設問: 個人消費を論じた文章から、「日本のように貿易で生きてきた」で始まり「ず買わなければならないのだ!」に至るまでの部分を、一字一句違えずに引用してください。

文書の一節:
....

日本のように貿易で生きてきた国では、これまでさほど話題に上ることはなかった。だが、1990年代の不況に陥ったころから、アメリカの経済担当者たちによってしばしば口にされるようになって来た。それまでは世界で有数の経済大国といわれながらも個人的な消費はさほど大きくなかったのである。

だが、これからはいつまでも貿易によって得られる利益だけで経済を浮揚するわけにはいかなくなった。貿易では相手国の問題があり、こちらが一方的に貿易黒字を高めても、国際的に顰蹙(ひんしゅく)を買う時代に入ってもうだいぶ時間がたつ。国内の業者はなによりもまず、国内の消費者に買ってもらうことを基本にしなければならないという、ごく当たり前の考えが浮上してきたのである。

だが、普段の単なるお買い物を続けているだけでは「個人消費」とはならないのだ。普通の生活レベルでの消費はたかが知れているし、今後どんどん伸びていく展望もない。そんなことは20世紀初頭のアメリカの経済担当者はすでにわかっていた。チャップリンの映画でもわかりやすく描写されているように、消費者は”不要な”ものをなによりもまず買わなければならないのだ!

....

データセット抜粋:
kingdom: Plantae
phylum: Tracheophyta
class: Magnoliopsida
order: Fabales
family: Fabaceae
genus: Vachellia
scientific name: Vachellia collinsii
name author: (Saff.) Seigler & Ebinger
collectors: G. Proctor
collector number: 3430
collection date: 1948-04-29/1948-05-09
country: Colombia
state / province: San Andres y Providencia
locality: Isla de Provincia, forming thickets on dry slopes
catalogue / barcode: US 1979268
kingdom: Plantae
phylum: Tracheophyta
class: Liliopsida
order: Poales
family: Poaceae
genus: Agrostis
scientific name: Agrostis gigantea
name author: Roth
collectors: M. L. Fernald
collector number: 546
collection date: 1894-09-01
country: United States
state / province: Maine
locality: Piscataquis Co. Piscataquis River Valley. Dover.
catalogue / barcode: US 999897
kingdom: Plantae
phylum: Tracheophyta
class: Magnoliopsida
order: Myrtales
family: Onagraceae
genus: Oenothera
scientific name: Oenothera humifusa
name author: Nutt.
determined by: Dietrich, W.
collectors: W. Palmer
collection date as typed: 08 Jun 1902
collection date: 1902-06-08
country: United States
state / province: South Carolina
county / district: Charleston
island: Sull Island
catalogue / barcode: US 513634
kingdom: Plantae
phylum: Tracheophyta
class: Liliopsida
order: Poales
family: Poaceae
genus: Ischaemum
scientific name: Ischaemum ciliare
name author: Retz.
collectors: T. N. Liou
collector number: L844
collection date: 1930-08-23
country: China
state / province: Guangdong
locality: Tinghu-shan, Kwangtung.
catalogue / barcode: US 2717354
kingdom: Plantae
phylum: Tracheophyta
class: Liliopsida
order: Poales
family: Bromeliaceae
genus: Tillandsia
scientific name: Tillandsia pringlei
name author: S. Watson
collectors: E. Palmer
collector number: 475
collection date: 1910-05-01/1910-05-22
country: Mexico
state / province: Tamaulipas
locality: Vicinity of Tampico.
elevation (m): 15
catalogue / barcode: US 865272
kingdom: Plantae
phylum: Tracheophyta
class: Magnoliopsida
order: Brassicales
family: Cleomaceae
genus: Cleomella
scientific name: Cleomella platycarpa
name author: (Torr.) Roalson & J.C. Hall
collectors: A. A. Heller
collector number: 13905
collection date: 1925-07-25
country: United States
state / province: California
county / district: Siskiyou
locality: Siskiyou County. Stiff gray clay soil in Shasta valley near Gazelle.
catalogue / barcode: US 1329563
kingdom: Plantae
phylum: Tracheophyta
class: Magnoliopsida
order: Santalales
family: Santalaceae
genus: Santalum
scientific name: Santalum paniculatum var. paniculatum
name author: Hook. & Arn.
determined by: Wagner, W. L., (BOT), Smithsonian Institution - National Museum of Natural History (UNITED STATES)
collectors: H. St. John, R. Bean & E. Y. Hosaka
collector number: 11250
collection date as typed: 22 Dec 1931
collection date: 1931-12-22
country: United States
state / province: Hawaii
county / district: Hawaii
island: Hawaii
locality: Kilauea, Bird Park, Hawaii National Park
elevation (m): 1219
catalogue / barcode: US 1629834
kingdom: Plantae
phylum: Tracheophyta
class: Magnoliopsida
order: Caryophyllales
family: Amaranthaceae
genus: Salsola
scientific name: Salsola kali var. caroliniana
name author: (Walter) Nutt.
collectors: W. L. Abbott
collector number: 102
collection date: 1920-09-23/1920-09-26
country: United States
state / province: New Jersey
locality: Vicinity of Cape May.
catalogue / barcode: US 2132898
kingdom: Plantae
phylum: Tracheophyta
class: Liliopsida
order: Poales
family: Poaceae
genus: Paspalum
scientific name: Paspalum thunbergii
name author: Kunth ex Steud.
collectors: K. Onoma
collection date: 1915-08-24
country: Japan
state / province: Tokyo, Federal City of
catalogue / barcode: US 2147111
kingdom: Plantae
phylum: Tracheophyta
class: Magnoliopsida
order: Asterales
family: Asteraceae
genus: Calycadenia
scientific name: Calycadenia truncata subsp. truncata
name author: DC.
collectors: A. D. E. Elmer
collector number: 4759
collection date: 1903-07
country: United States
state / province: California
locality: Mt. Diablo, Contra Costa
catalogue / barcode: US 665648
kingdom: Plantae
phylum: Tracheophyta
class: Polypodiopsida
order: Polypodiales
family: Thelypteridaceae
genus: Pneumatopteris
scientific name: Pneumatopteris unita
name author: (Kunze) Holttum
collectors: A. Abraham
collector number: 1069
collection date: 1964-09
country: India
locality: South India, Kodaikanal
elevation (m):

....

演習解答:
日本のように貿易で生きてきた国では、これまでさほど話題に上ることはなかった。だが、1990年代の不況に陥ったころから、アメリカの経済担当者たちによってしばしば口にされるようになって来た。それまでは世界で有数の経済大国といわれながらも個人的な消費はさほど大きくなかったのである。

だが、これからはいつまでも貿易によって得られる利益だけで経済を浮揚するわけにはいかなくなった。貿易では相手国の問題があり、こちらが一方的に貿易黒字を高めても、国際的に顰蹙(ひんしゅく)を買う時代に入ってもうだいぶ時間がたつ。国内の業者はなによりもまず、国内の消費者に買ってもらうことを基本にしなければならないという、ごく当たり前の考えが浮上してきたのである。

だが、普段の単なるお買い物を続けているだけでは「個人消費」とはならないのだ。普通の生活レベルでの消費はたかが知れているし、今後どんどん伸びていく展望もない。そんなことは20世紀初頭のアメリカの経済担当者はすでにわかっていた。チャップリンの映画でもわかりやすく描写されているように、消費者は”不要な”ものをなによりもまず買わなければならないのだ!